Our homes use 35% of our energy and emit 20% of our carbon emissions. We are living in some of the draughtiest homes in Europe, meaning that keeping them warm and comfortable is more expensive for residents and results in more wasted energy.
Through the first wave of the Social Housing Decarbonisation Fund, Greater Manchester Combined Authority (GMCA) aims to address fuel poverty, support green economic growth, and continue to deliver a carbon neutral Greater Manchester by 2038.
In late 2021, GMCA and ten social housing partners came together to bid for the first wave of the Government’s Social Housing Decarbonisation Fund to improve the energy efficiency of 1,286 of their least energy efficient properties, which mostly fall below an Energy Performance Certificate (EPC) Band C.
GMCA was awarded funding towards a £19.6 million scheme in early 2022, with the consortium of partners then starting engagement work with residents and potential suppliers of energy efficiency measures and low carbon technology. This ‘retrofit’ project is being delivered by ten GM social housing partners: First Choice Homes Oldham, ForHousing, Jigsaw Homes, Mosscare St Vincent Housing, Rochdale Borough Housing, Salix Homes, Six Town Housing, Stockport Homes Group, Wythenshawe Community Housing Group, and Your Housing Group.

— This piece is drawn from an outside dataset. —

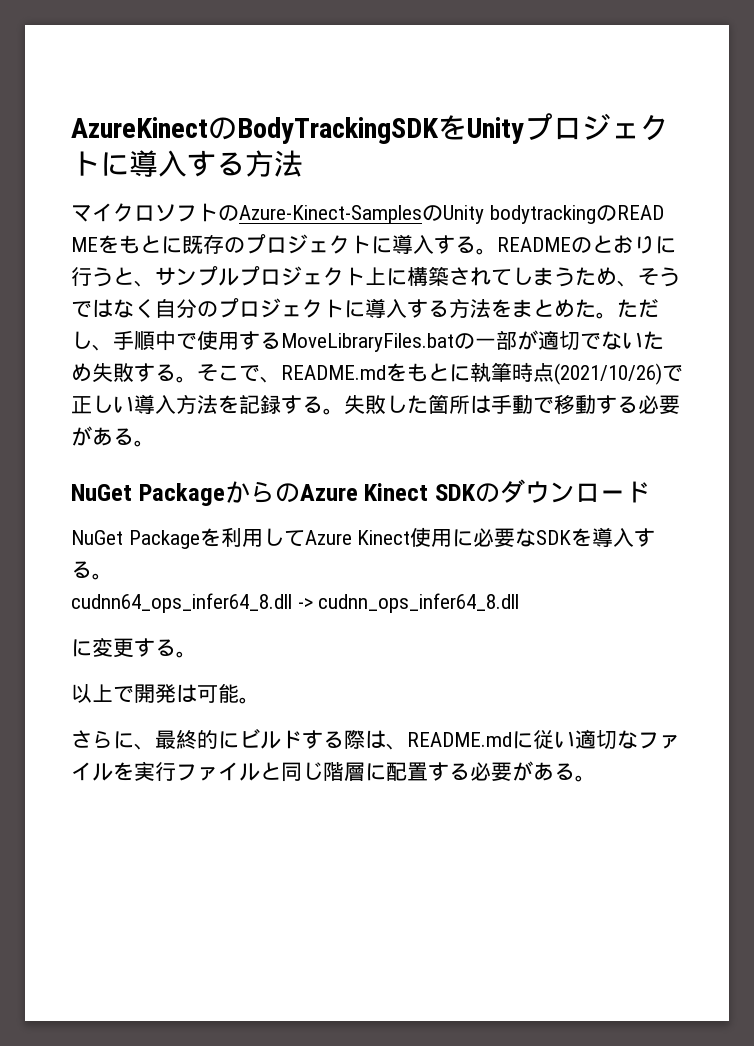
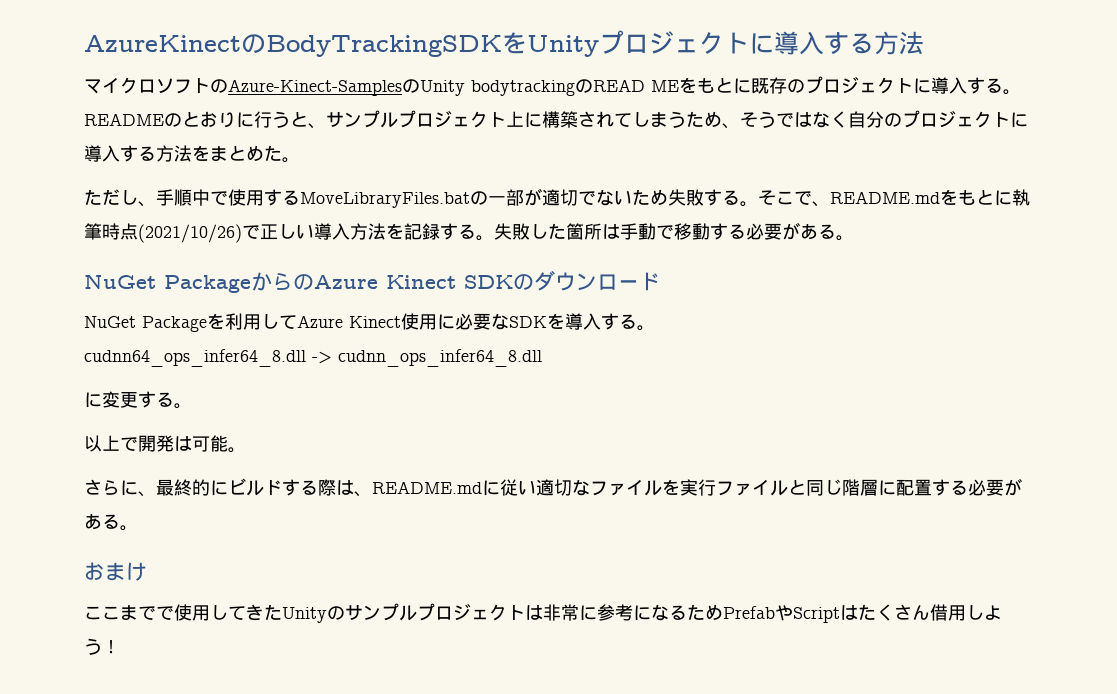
(617, 315) none -> (300, 160) //
(596, 778) none -> [84,562,147,581] [84,603,1002,623] [84,638,120,655] // おまけ // ここまでで使用してきたUnityのサンプルプロジェクトは非常に参考になるためPrefabやScriptはたくさん借用しよう！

Key elements of the programme include embedding a start-to-finish tenant engagement process, compliant installation of measures, ensuring minimal disruption to residents, and providing information and support for the resident during the handover of their new low carbon technology. Partners are continually learning from each other as they improve different types of properties, in age, size, and style across the Greater Manchester city-region. The programme is primarily focused on fabric improvements for 1,286 social homes, e.g., loft, cavity wall, and underfloor insulation measures, with these complimented by modern, environmentally friendly technology such as air source heat pumps and solar PV.
There are many reasons why energy efficiency improvement programmes are so important. In addition to reducing carbon emissions and therefore benefitting the environment, residents will also directly benefit from reductions in energy use, with their homes also feeling warmer and more comfortable. These improvements will reduce the risk of people needing health and social care, due to the health risks posed from cold, poorly insulated homes.
Programmes of retrofit also contribute to long-term economic growth and the creation of green jobs, by providing suppliers and installers with the confidence to invest in the green skills necessary to build resilient local and national supply chains.
What are we doing as part of the programme?
As a priority, we are ensuring all the homes included in the programme are well-insulated in a ‘fabric first’ and low regrets approach – by focusing on reducing a home’s heat loss through multiple, targeted measures, you can achieve a low carbon, sustainable home that is affordable to heat for residents in the long-term.
Without adequate insulation, indoor temperatures are difficult to maintain, and homes can lose up to 45% of their heat, according to the Energy Savings Trust. If the temperature drops very quickly once the heating goes off, the home is unlikely to be properly insulated and consequently more energy will be used to warm the home back up to a comfortable level.
The project will also see new heating systems installed, including air source heat pumps (ASHP).
This programme is just the beginning of a larger programme of energy efficiency improvements across the region. Through working together to identify where the partnership can make further energy efficiency improvements, a second bid for a £97.5 million scheme has recently (November) been submitted to BEIS. We are hoping to hear back on the progress of this bid early 2023, with fingers crossed for a successful outcome.